Siete tutti invitati in Piazza XXIV Maggio a visitare l’installazione multimediale a ingresso libero di Mani Tese THE FASHION EXPERIENCE – La verità su quello che indossi che attraverso un percorso ad alto impatto emotivo, racconta ciò che spesso si nasconde dietro ad un paio di jeans o a una maglietta.

 Fino al 30 giugno, dalle 10 alle 22, i volontari e le volontarie di Mani Tese accompagneranno il pubblico all’interno di una struttura che si snoderà in tre differenti ambienti, per far conoscere e riflettere sulle conseguenze ambientali e sociali legate al fenomeno della fast fashion, caratterizzato da un’offerta sempre più frequente di nuove collezioni di vestiti e accessori a prezzi ridotti.

THE FASHION EXPERIENCE rivela che, in media, per produrre un singolo paio di jeans sono necessari 3.800 litri d’acqua, 12 m2 di terreno e 18,3 kWh di energia elettrica, a fronte di un’emissione di 33,4 kg di CO2 equivalente durante l’intero ciclo di vita del prodotto. Tali impatti assumono una dimensione impressionante se rapportati su scala globale: ogni anno, infatti, in tutto il mondo vengono prodotti 3 miliardi e mezzo di jeans, vale a dire 6.650 al minuto, 3.325 ogni 30 secondi, per soddisfare una domanda d’acquisto di 2 miliardi di capi all’anno.

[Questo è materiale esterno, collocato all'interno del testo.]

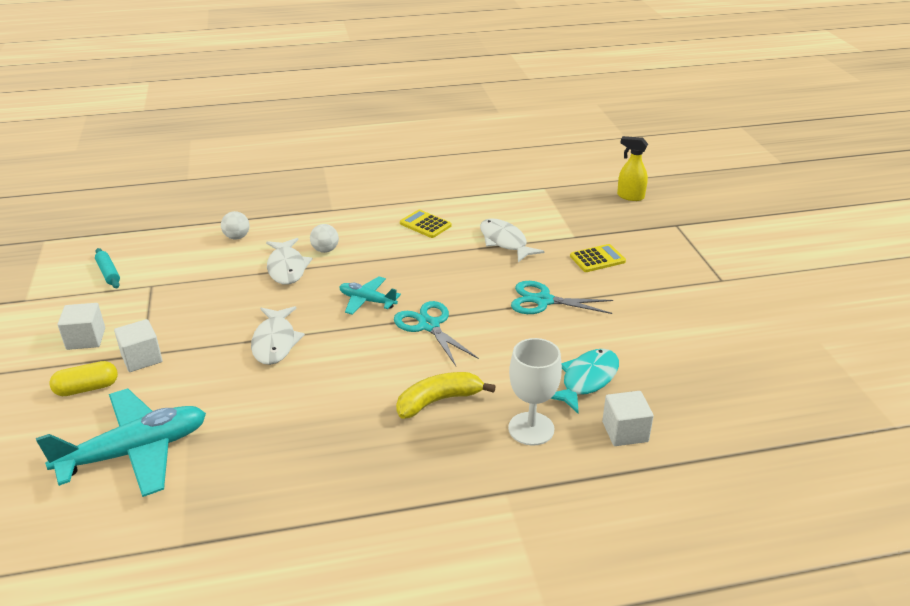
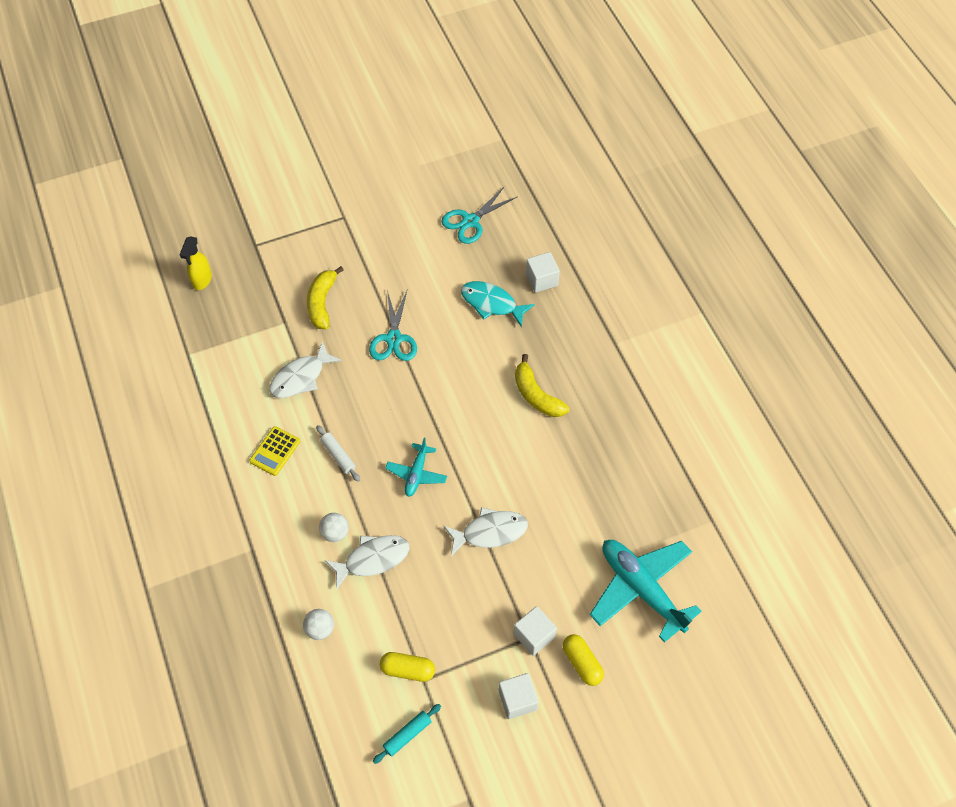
camera: 100 degrees left, 25 degrees up
(166, 278) = (407, 670): none -> yellow capsule
(407, 257) = (338, 456): none -> white rolling pin
(429, 325) = (444, 418): turquoise scissors -> turquoise scissors (470, 221)
(531, 429) = (552, 334): white goblet -> none
(597, 259) = (322, 303): yellow calculator -> yellow banana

Sul versante dell’impatto sociale, si stima che la filiera rappresenti la seconda industria maggiormente esposta al rischio di forme di schiavitù moderna, in particolare di donne e minori. Si stima che in tutto il mondo siano 152 milioni i bambini costretti a lavorare, 73 milioni di questi alle prese con lavori pericolosi. Nell’industria dell’abbigliamento i casi di sfruttamento riguardano tutta la filiera, dalla raccolta nei campi di cotone fino al confezionamento nei laboratori artigianali e nelle grandi fabbriche. I bambini possono lavorare fino a 12 ore al giorno, nella speranza di guadagnare, una volta che saranno adulti, uno stipendio medio che non supera i 200 dollari al mese.

 L’iniziativa di Mani Tese, co-organizzata con il Comune di Milano, rientra nell’ambito del progetto “New Business 4 Good” cofinanziato dall’Agenzia Italiana per la Cooperazione allo Sviluppo e ha l’obiettivo di diffondere la conoscenza sui rischi del business as usual promuovendo nuovi modelli d’impresa in grado di assicurare il rispetto dei diritti umani e dell’ambiente.